I wish dummy diesels were available in large scale! I would gladly pay less for some un-powered units.. 
(but the manufacturers say they cant do it, because the power bricks are just a small part of the overall cost of a locomotive, 
so it doesn't make economic sense for them to offer unpowered units, which makes some sense I suppose..) 

But there are a lot of benefits to having some dummy units in a multiple unit lashup.. 
we dont always need the power..and less motors can be a definite plus. 
Scot


----------



## NTCGRR (Jan 2, 2008)

I have been running unpowered units for a long time. Most of my 3rd units in lash ups are non-powered. Simply remove worm gear in truck and turn motor off.


----------



## eheading (Jan 5, 2008)

You say it so much more succinctly than I do, Marty. That is what I was trying to say, but you said it with about 1/4 of the words!!!

Ed


----------



## D-n-H - Kirkville Branch (Jan 14, 2008)

I use dummy engines as battery cars with no problems 

This aba set only the front engine has powered trucks, the b unit has the battery in it


----------



## Scottychaos (Jan 2, 2008)

Nice D&H FA's! 
I dont know if you know this, but there was once one FA in that scheme! 
actually a Canadian FPA..it was painted in the "D&H PA" scheme by the Ontario Midland shortline in NY state,
operated there for a few years in the early 1990's, then was sold to the Cuyahoga Valley Scenic Railroad, where it also
operated for a few years in that scheme:

Ontario Midland MLW FPA 

Cuyahoga Valley Scenic Railroad MLW FPA 

(those two photos show the same unit, on two different railroads)
As far as I know, there was only the one unit painted that way..but it just goes to show "there is a prototype for everything!" 

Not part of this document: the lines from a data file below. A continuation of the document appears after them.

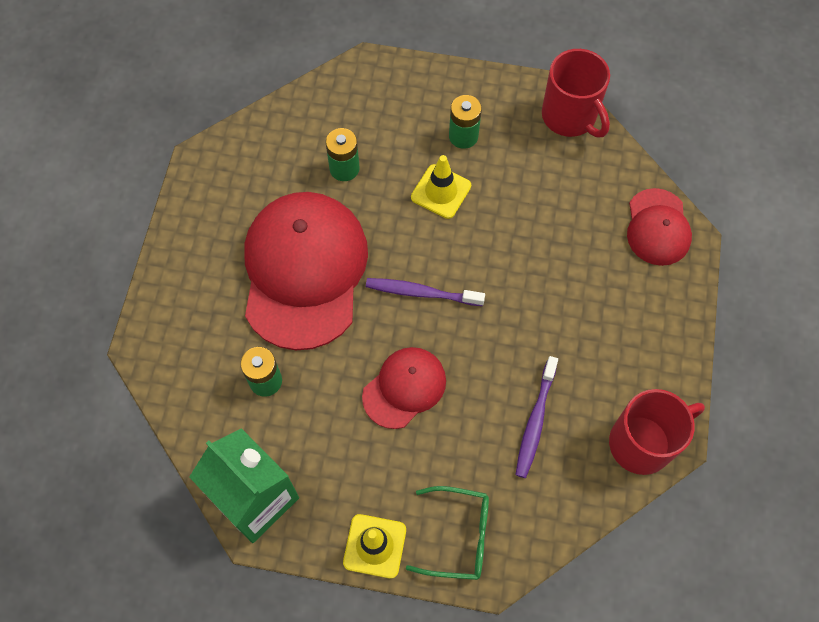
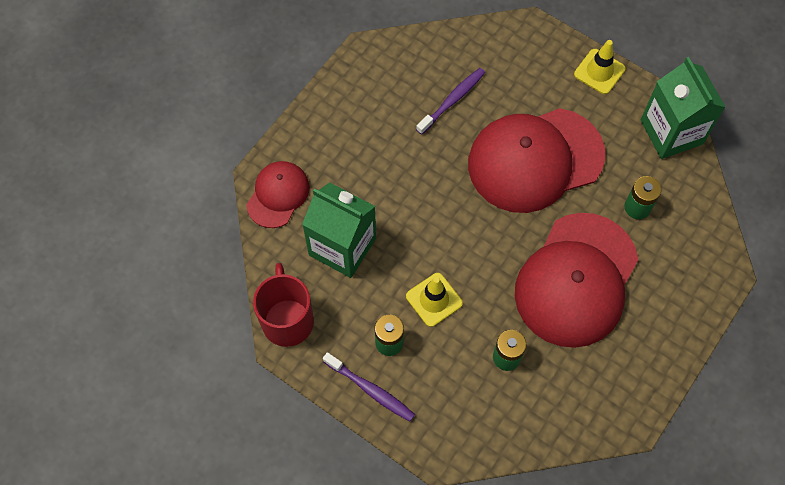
camera: 155 degrees left, 0 degrees up
(404, 388) = (535, 160): red cap -> red cap, size x1.93
(421, 293) = (490, 223): purple toothbrush -> purple toothbrush (371, 390)
(458, 536) = (541, 55): green glasses -> none
(560, 204) = (342, 247): none -> green carton
(642, 443) = (386, 58): red mug -> none

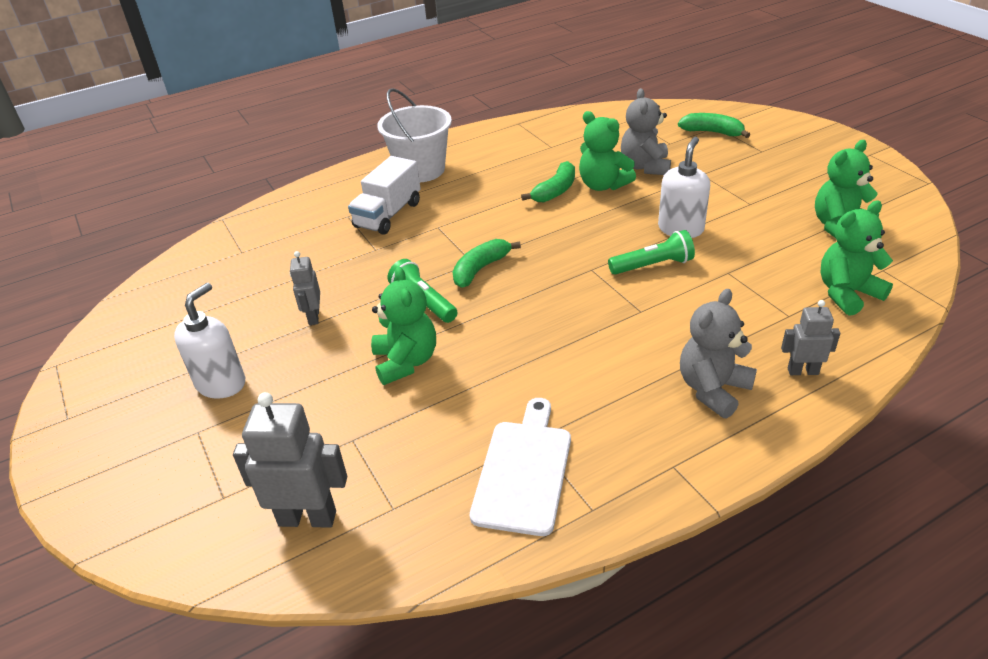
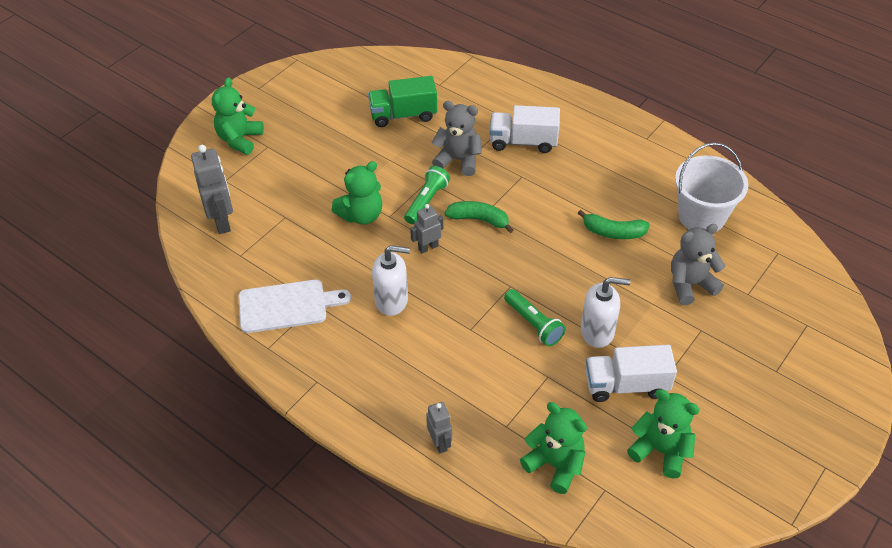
camera: 65 degrees right, 10 degrees up
(221, 383) = (309, 137): white soap dispenser -> white soap dispenser (392, 301)
(264, 290) = (403, 115): none -> green truck
(313, 317) = (386, 152): grey robot -> grey robot (428, 247)
(421, 170) = (598, 136): white bucket -> white bucket (701, 216)
(603, 185) = (640, 262): green teddy bear -> green teddy bear (240, 139)
(712, 132) = (791, 323): green banana -> none
(713, 389) = (398, 390): grey teddy bear -> grey teddy bear (458, 160)
(755, 228) = (626, 385): none -> white truck

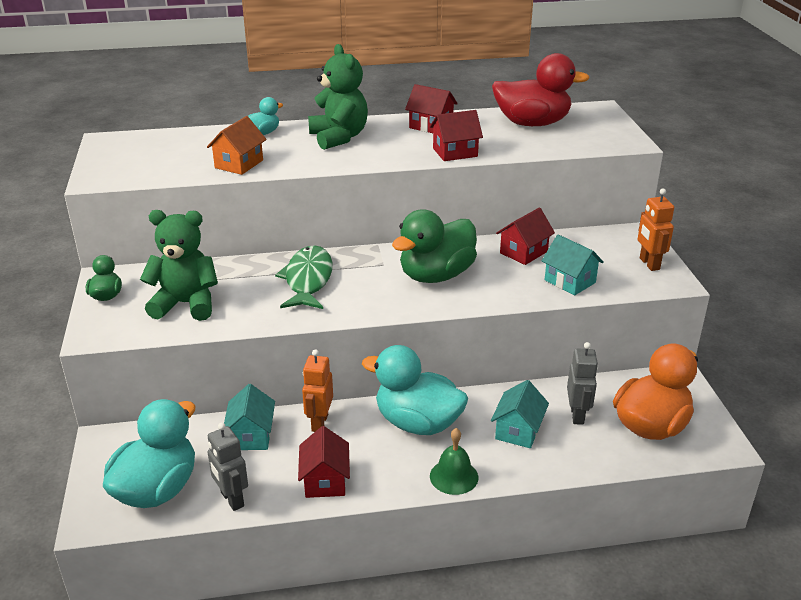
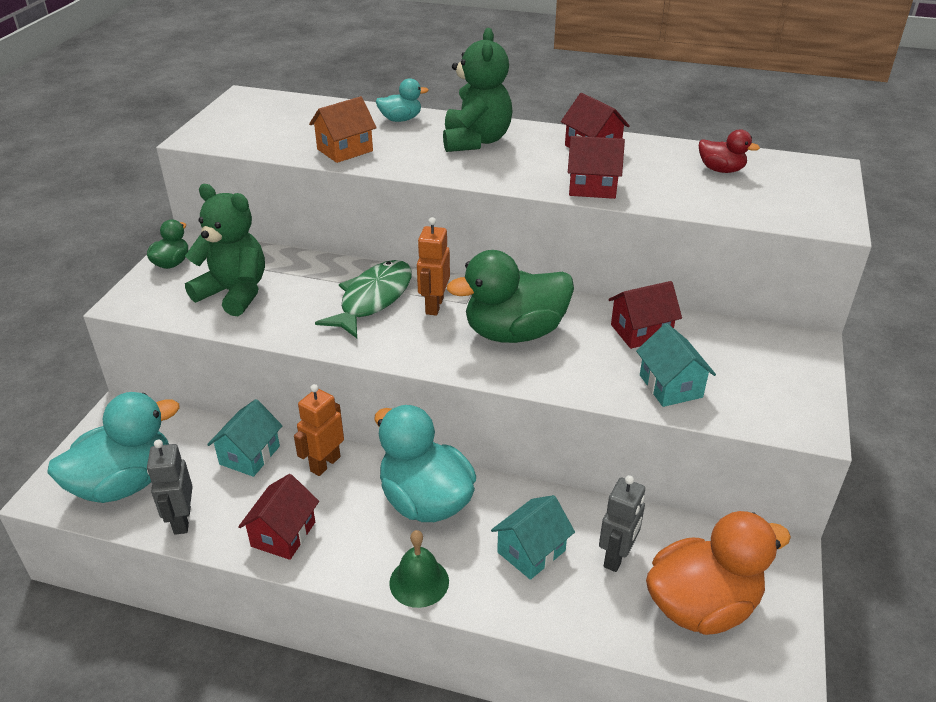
camera: 25 degrees right, 5 degrees up
(532, 123) = (721, 170): red duck -> red duck, size x0.49
(649, 264) = (794, 392): orange robot -> orange robot (434, 306)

Today the unit is still with the CVSR, but no longer in the D&H scheme.

Scot


----------



## D-n-H - Kirkville Branch (Jan 14, 2008)

With all of the ALCOs that the D&H had, it's surprising that they never officially owned an FA


----------



## Scottychaos (Jan 2, 2008)

Posted By D-n-H - Kirkville Branch on 18 Oct 2013 09:53 AM 
With all of the ALCOs that the D&H had, it's surprising that they never officially owned an FA 




yes it is..
Actually, I think the D&H is probably the only Class-1 railroad that transitioned from steam to diesel with *no* cab units whatsoever!
No EMD F or E-units, No ALCO FA's or PA's, No cab units of any kind..pretty amazing really.
They dieselized with all road switchers..Alco RS2's and RS3's, and Alco switchers..

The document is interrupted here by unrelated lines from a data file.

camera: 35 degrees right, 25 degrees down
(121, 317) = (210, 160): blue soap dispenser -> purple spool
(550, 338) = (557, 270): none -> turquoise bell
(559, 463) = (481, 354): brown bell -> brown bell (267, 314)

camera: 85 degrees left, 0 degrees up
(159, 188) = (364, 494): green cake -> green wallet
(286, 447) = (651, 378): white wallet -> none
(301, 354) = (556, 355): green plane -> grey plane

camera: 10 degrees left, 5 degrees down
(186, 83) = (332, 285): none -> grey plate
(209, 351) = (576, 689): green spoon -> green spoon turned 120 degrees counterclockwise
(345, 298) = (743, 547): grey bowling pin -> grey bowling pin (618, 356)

They did eventually own the four Alco PA's, but that was long after the steam to diesel transition era..
(they bought them in 1968)

Scot


----------



## D-n-H - Kirkville Branch (Jan 14, 2008)

That's about right, even the Sharks were second hand later purchases, Road switchers proved to be very efficient for their needs at the time.


----------



## Jerry Barnes (Jan 2, 2008)

Just saw a UP train today at our crossing. 4 engines in front, then about 3/4 of the way back 4 more engines. Train was a good mile and a quarter or mile and a half long. Ethanol tank cars and grain cars.


----------



## daveroesler (Jul 25, 2009)

Thanks for all the answers everyone. Ironically, since I asked the question I have heard (as everyone has I suspect) that Aristo is going out of business. So I've decided to keep my 2 spare Dash9's I now have as backups if something ever goes terribly wrong with the 3 I run. I'm still learning a lot about this hobby being in it for only 3 years and the wisdom of you older members is greatly appreciated. Thanks.


----------



## D-n-H - Kirkville Branch (Jan 14, 2008)

I kept all my motors when I made my dummes, so I will have back up motors for a long time..


----------